I ran the search function, and took a little safari through the threads in the composer guestbooks, and I don't think anyone has started an entry on Kuhnau so far. Which is funny, because he was a pretty significant composer, and he even pretty much invented the modern keyboard sonata.

Check out this cantata of his that has been improperly attributed as a composition of JS Bach's:






Definitely doesn't sound like Bach to me. Don't see why they attributed it to him in the first place. And now a jubilant piece, his magnificat in C major:






And of course what he's known for, the biblical sonatas:











Really, if you want to see what he's known for, you want to check out his biblical sonatas.


----------



## clavichorder

Kuhnau is one of those ingenious and eccentric sounding North German composers. I intend to work on a movement of the Biblical Sonatas some day.

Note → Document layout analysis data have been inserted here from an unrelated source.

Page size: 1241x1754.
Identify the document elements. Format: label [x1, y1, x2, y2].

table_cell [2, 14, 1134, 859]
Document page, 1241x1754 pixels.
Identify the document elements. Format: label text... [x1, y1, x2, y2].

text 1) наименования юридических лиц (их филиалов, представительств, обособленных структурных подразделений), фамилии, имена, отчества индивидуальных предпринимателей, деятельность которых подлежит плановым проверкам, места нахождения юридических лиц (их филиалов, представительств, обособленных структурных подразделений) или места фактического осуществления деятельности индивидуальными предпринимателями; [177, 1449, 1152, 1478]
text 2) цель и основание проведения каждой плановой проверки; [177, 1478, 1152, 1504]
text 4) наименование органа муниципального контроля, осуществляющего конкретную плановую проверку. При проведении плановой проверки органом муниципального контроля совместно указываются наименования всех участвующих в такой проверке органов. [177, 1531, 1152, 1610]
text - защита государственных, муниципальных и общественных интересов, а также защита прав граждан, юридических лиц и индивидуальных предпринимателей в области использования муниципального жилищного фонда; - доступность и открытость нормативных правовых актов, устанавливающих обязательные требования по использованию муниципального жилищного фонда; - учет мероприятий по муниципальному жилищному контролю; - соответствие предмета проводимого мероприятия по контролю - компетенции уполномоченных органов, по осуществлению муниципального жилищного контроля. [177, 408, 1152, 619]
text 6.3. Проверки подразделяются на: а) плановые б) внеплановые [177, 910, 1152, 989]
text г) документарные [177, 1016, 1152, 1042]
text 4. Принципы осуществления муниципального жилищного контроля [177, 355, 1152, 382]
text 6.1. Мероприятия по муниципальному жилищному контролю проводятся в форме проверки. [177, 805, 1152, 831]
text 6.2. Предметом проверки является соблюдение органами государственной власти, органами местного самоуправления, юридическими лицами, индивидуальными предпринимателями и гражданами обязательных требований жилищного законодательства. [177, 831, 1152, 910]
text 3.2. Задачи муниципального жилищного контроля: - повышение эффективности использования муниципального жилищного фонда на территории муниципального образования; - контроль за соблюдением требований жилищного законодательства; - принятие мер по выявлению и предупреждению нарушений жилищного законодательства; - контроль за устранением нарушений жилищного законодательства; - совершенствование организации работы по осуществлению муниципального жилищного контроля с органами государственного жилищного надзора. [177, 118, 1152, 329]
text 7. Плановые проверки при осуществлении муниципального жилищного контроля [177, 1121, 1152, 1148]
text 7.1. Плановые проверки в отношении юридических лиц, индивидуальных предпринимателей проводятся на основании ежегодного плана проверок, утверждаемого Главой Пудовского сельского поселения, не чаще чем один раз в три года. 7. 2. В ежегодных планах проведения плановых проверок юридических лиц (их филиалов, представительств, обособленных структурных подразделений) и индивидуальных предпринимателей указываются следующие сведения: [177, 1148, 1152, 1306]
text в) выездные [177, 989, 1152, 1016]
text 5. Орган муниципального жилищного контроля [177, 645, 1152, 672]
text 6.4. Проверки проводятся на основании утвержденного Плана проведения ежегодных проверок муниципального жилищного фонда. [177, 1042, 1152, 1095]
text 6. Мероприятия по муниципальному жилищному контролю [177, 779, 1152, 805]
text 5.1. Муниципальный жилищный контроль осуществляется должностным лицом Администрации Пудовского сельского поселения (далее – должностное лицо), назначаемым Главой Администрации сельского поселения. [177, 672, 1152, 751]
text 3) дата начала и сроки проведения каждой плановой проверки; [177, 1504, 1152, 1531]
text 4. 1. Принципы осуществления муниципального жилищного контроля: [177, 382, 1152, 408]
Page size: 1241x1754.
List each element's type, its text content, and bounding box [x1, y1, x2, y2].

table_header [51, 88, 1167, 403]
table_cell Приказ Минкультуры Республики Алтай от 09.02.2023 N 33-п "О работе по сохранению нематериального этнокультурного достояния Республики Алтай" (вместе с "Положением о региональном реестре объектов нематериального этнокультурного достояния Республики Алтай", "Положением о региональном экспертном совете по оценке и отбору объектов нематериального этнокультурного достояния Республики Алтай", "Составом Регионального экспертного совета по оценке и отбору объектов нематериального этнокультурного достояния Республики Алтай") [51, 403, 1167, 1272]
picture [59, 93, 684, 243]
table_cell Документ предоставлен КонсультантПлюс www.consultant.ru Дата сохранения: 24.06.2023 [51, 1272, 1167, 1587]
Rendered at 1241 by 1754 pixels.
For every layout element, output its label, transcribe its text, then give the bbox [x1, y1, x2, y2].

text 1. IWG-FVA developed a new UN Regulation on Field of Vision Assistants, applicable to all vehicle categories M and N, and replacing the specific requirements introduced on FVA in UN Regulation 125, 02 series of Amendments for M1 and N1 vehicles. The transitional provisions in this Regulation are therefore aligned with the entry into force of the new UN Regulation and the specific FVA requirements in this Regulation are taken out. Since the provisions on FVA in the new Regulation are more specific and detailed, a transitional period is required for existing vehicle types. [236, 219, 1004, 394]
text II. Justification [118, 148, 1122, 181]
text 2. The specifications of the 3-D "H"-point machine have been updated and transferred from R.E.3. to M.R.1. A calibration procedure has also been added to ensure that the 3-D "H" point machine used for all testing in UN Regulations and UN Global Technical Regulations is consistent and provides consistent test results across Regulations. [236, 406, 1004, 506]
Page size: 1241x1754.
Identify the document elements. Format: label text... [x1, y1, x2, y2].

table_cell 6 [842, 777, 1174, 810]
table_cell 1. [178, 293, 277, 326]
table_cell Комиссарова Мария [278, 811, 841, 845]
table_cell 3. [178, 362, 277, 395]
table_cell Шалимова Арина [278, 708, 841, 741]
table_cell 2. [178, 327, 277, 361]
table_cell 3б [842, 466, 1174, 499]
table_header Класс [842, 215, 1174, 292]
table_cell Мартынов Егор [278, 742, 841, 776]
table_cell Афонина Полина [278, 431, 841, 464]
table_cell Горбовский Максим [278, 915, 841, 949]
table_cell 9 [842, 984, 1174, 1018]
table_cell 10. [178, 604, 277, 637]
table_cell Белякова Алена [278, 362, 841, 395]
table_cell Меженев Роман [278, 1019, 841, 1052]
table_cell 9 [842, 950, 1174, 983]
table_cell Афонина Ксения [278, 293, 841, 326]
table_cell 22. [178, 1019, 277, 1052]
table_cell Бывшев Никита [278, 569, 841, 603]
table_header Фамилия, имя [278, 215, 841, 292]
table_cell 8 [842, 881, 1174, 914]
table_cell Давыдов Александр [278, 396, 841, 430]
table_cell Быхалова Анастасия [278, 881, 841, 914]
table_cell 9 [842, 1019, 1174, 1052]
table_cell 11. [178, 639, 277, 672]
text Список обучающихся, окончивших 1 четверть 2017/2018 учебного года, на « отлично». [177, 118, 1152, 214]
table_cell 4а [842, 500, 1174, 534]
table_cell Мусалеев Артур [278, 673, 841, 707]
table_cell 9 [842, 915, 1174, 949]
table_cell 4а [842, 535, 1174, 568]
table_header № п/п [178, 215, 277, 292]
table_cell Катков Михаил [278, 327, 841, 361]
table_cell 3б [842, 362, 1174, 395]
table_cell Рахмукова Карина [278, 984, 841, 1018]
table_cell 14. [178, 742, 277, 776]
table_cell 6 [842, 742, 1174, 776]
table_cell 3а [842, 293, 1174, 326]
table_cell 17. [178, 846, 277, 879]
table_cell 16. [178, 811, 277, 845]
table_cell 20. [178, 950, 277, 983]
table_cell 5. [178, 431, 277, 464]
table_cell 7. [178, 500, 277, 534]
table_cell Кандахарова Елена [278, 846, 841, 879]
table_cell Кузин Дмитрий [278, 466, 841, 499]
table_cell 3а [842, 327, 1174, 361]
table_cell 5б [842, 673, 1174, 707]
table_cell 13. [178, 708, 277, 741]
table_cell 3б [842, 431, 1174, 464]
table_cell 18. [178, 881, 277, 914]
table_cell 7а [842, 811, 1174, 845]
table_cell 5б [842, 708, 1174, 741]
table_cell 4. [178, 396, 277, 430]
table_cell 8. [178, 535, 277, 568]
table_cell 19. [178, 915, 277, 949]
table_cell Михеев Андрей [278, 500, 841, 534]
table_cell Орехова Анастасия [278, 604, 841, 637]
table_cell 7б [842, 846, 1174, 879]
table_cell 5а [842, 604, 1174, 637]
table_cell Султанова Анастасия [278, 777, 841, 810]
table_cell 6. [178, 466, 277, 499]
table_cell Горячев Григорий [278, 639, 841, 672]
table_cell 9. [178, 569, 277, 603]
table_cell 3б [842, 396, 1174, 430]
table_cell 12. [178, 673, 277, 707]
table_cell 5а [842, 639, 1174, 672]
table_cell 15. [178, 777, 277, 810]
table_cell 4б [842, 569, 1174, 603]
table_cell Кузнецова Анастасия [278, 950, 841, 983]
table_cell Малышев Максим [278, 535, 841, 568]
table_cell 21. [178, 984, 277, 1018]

I have heard good things about the cantatas but have yet to even know J.S. Bach's, although lack of more mainstream knowledge has never stopped me from knowing more obscure things(I know Lyapunov's Transcendental Etudes better than Liszt's)

Also, thanks for posting that video of my teacher/friend on the clavichord. We've had that discussion before though.


----------



## Lukecash12

clavichorder said:


> Kuhnau is one of those ingenious and eccentric sounding North German composers. I intend to work on a movement of the Biblical Sonatas some day. I have heard good things about the cantatas but have yet to even know J.S. Bach's, although lack of more mainstream knowledge has never stopped me from knowing more obscure things(I know Lyapunov's Transcendental Etudes better than Liszt's)
> 
> Also, thanks for posting that video of my teacher/friend on the clavichord. We've had that discussion before though.


Dude, you haven't heard Bach's cantatas yet? That's pretty much the main chunk of his output. I know you like Bach, so I'd really suggest you try them. You could start with a popular one like _wachet auf uft runs die stimme_.


----------



## kfriegedank

clavichorder said:


> Kuhnau is one of those ingenious and eccentric sounding North German composers. I intend to work on a movement of the Biblical Sonatas some day. I have heard good things about the cantatas but have yet to even know J.S. Bach's, although lack of more mainstream knowledge has never stopped me from knowing more obscure things(I know Lyapunov's Transcendental Etudes better than Liszt's)
> 
> Also, thanks for posting that video of my teacher/friend on the clavichord. We've had that discussion before though.


I am sorry to be 9 years late - but if you are still not familiar with Johann Kuhnau's Cantatas, I have a playlist (ongoing) of the complete scores, and some original manuscripts of his cantatas.

J.S Bach certainly learned a thing or two from him, especially telling in his Magnificat setting.

https://www.youtube.com/playlist?list=PLafpqg3vsKmdp9q9ALGzFXZXw6EWw6xCi


----------